§ **WHAT TO DO**:
[1] Rewrite the Mastercard stock regression write-up from "Problem Statement: Mastercard's" up to and including "make informed decisions.", changing "investor sentiment" to "market sentiment".
[2] Pick up the Mastercard stock regression tutorial after its last line and write the next part.

§ **DOCUMENT**:
↓↓↓

Linear Regression - Linear and Non-Linear Model using Master Card Stock Data

Master Card Stock Data Performance and linear regression

Problem Statement: Mastercard's stock price fluctuates due to various market forces, including macroeconomic indicators, investor sentiment, and company performance metrics. Understanding these movements is crucial for investors and analysts aiming to make informed decisions.

This study seeks to explore and compare linear regression and non-linear regression techniques in analyzing Mastercard's stock trends. Without fitting a model, the focus will be on assessing whether a linear relationship sufficiently explains stock price variations or whether a non-linear approach offers a more precise representation of underlying patterns.

Step 1 : Import the required libraries

import numpy as np
import pandas as pd
import matplotlib.pyplot as plt
import seaborn as sns

Step 2 : Read the dataset and perform Exploratory Data Analysis

df_mastercard = pd.read_csv('/Users/Mastercard_stock_dividends.csv')
df_mastercard_new = pd.DataFrame([df_mastercard.Dividends])
df_mastercard_new.head()

↑↑↑

§ **STORED ROWS**:
↓↓↓

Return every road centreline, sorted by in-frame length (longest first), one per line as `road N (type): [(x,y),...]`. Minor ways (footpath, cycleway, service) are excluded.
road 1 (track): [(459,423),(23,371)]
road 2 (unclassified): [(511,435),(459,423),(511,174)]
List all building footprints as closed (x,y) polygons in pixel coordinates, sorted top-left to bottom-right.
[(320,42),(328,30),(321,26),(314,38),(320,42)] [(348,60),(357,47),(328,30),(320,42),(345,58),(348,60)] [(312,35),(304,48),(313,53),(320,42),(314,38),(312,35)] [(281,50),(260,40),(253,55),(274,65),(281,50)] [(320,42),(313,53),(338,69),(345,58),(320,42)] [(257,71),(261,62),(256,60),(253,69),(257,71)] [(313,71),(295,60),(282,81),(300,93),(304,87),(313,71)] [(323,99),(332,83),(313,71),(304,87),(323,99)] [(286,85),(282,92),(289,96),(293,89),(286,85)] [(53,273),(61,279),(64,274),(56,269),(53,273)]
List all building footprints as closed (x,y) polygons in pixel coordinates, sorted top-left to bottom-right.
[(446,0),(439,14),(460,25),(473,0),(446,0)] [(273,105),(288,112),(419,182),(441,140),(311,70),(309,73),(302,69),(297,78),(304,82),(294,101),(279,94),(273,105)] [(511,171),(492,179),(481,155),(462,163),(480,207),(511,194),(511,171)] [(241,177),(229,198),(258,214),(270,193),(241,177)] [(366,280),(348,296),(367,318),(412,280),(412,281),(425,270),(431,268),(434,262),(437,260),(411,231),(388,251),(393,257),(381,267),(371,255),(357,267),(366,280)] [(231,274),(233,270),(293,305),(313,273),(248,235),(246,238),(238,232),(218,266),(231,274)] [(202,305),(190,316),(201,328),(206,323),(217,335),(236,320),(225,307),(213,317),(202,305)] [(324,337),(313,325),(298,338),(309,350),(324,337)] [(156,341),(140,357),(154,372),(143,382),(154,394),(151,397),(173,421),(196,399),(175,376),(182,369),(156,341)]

↑↑↑

§ **TASK-BY-TASK RESULTS**:
[1]
Problem Statement: Mastercard's stock price fluctuates due to various market forces, including macroeconomic indicators, market sentiment, and company performance metrics. Understanding these movements is crucial for investors and analysts aiming to make informed decisions.

[2]
df_mastercard_new.T

Step 3 : Assumption of Slope and Intercept Value based on the market index

my_slope = 0.10
my_intercept = 0.5

Step 4 : Calculate the trend or average output of the above dataframe:

df_mastercard_new.head()
df_mastercard_new = df_mastercard_new.T
df_mastercard_new['trend'] = my_slope + my_intercept * df_mastercard_new

Step 5 : Visualize the data and regression line

sns.set_style('whitegrid')
sns.relplot(data=df_mastercard_new, x = 'Dividends', y = 'trend', kind='line')
plt.show()
fig, ax = plt.subplots()

ax.plot(df_mastercard_new.Dividends, df_mastercard_new.trend, color = 'r')
ax.set_xlabel('Dividend')
ax.set_ylabel('Stocks')
plt.show()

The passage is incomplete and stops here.